Nigeria’s Natural Gas reserves has been on the incline from 2013 and is projected to continue to grow at a conservative rate of about 1.0%, the country’s Department of Petroleum Resources (DPR) has reported.
In 2018, gas development picked up to six (6) Non-Associated Gas (NAG) development plans from two (2) NAG development plans in 2017, the agency states in the most current annual report of the industry, released January 2020.
The growth, it argues, is attributable to growing commitments to gas projects.
The Domestic Supply Obligation (DSO) performance was about 48.0%. The national gas capacity performance for 2018 was about 80.0% with an average 1.3Billion standard cubic feet of gas per day (Bscf/d) gas delivery to the domestic market.
Overall, gas utilization in the country for 2018 shows the export market accounting for 41%, field/plant use accounts for 32%, domestic market is about 13.6% and flared gas is 11%.
DPR says in the report that “the zero routine gas flaring target in 2020 is vigorously being pursued by the Department. The impact of regulatory instruments such as Flare Gas (Prevention of Waste and Pollution) Regulations 2018 would undoubtedly facilitate the attainment of the zero-flare elimination target and improve gas utilization in the coming years”.
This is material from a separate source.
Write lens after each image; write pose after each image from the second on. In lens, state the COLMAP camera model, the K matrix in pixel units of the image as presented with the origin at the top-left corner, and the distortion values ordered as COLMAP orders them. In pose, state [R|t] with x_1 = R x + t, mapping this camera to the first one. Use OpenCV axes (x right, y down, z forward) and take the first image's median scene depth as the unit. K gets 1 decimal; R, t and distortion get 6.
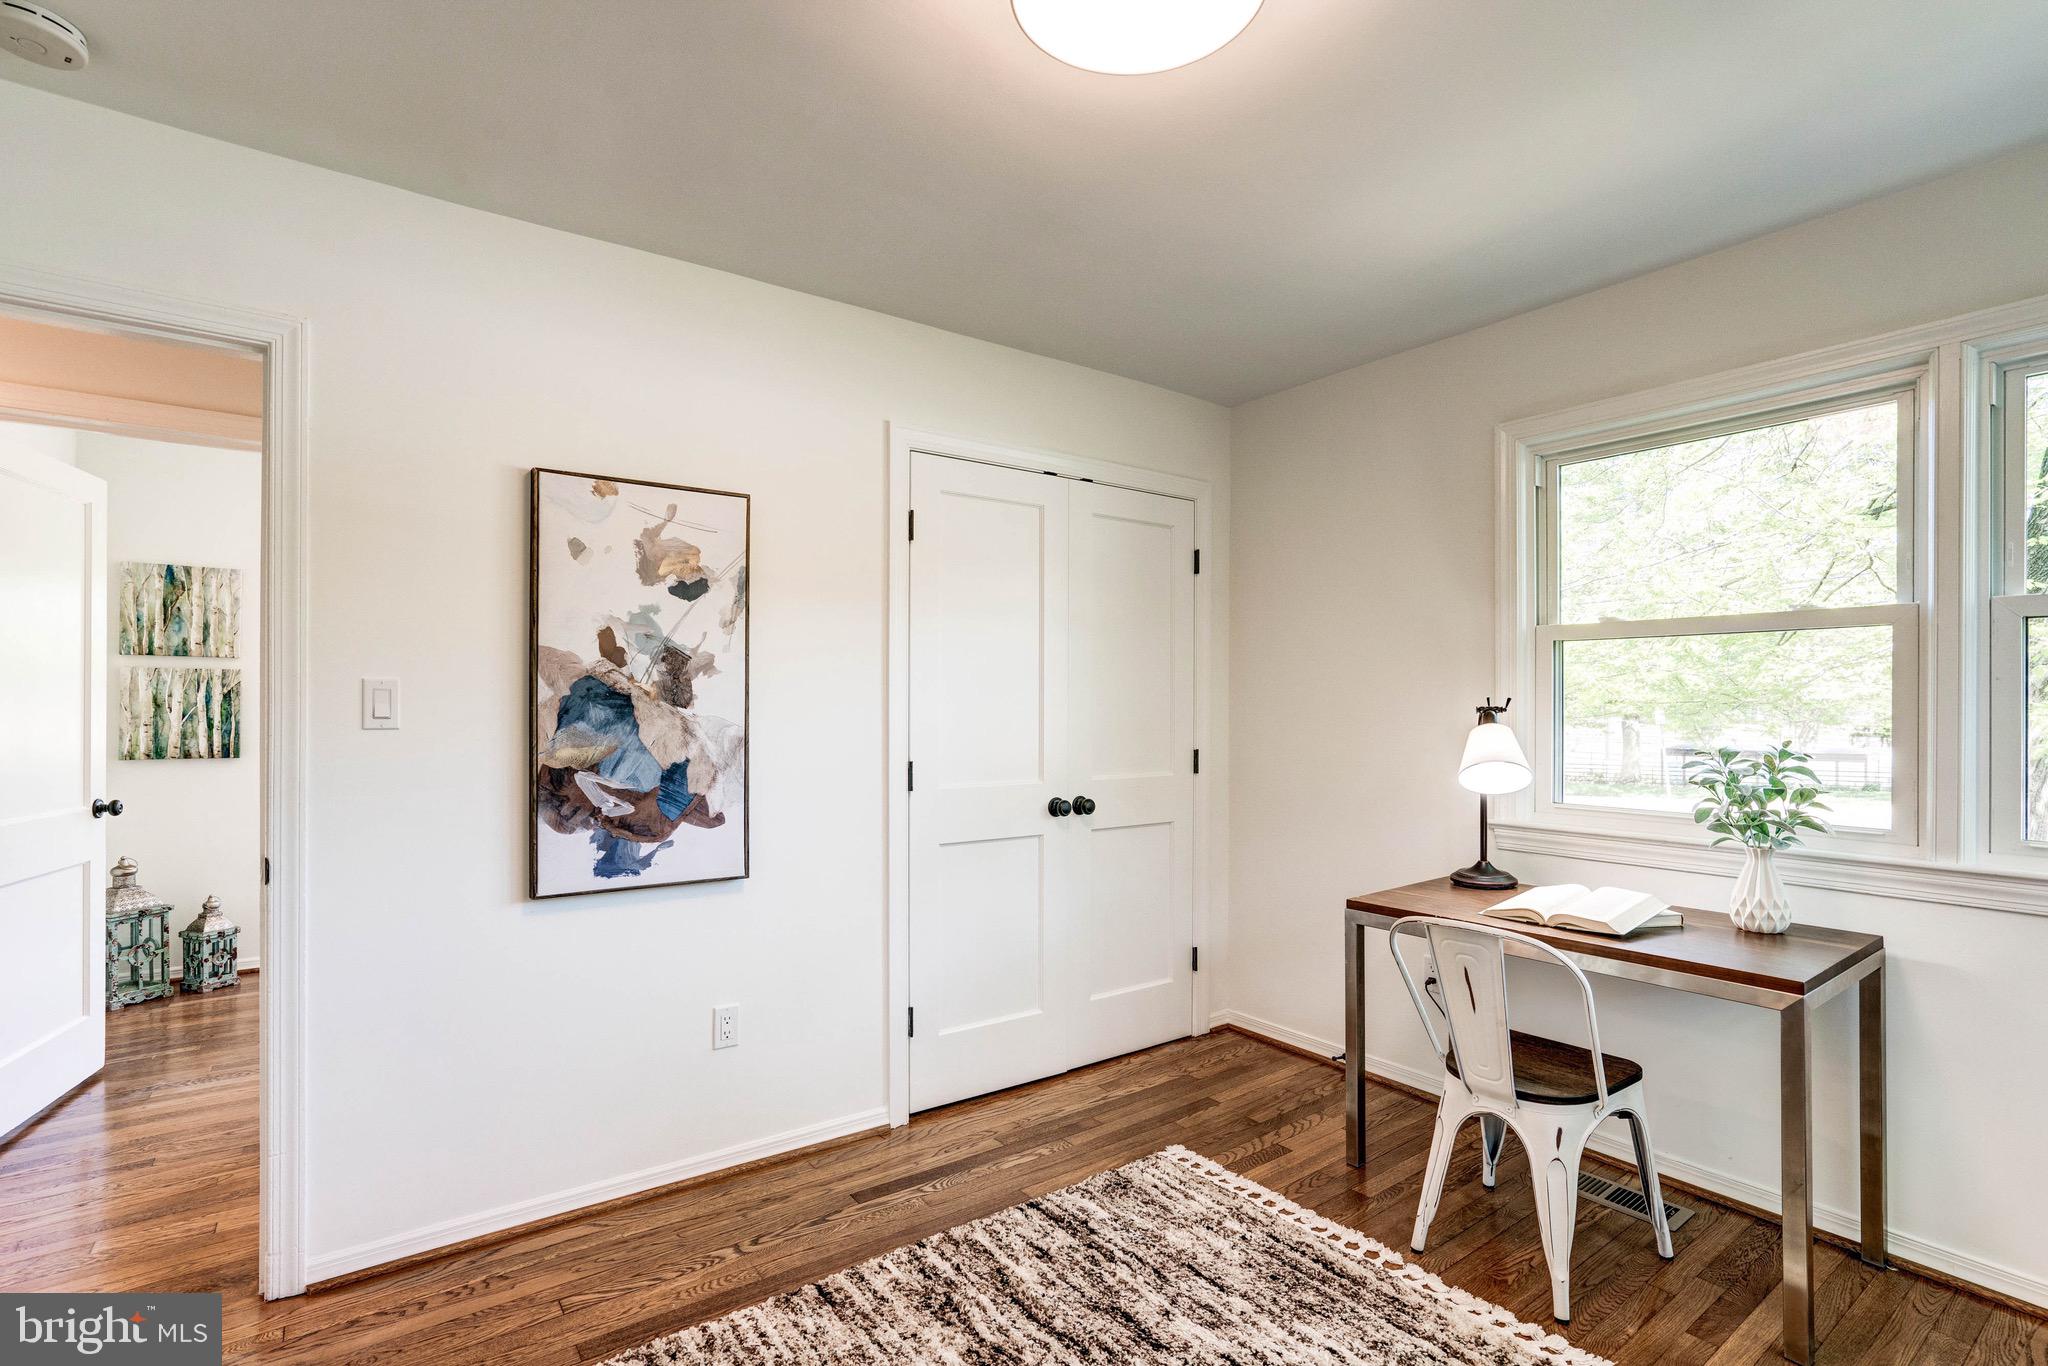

The Department continues to drive the on-going implementation of the Nigerian Gas Transportation Network Code (NGTNC), it explains. “The review of the Network Code licensing framework and development of all its ancillary agreements have been firmed”, the report says. The formal, special launch of the NGTNC is scheduled for Monday, February 10, 2020, on the opening day of the Nigerian International Petroleum Summit.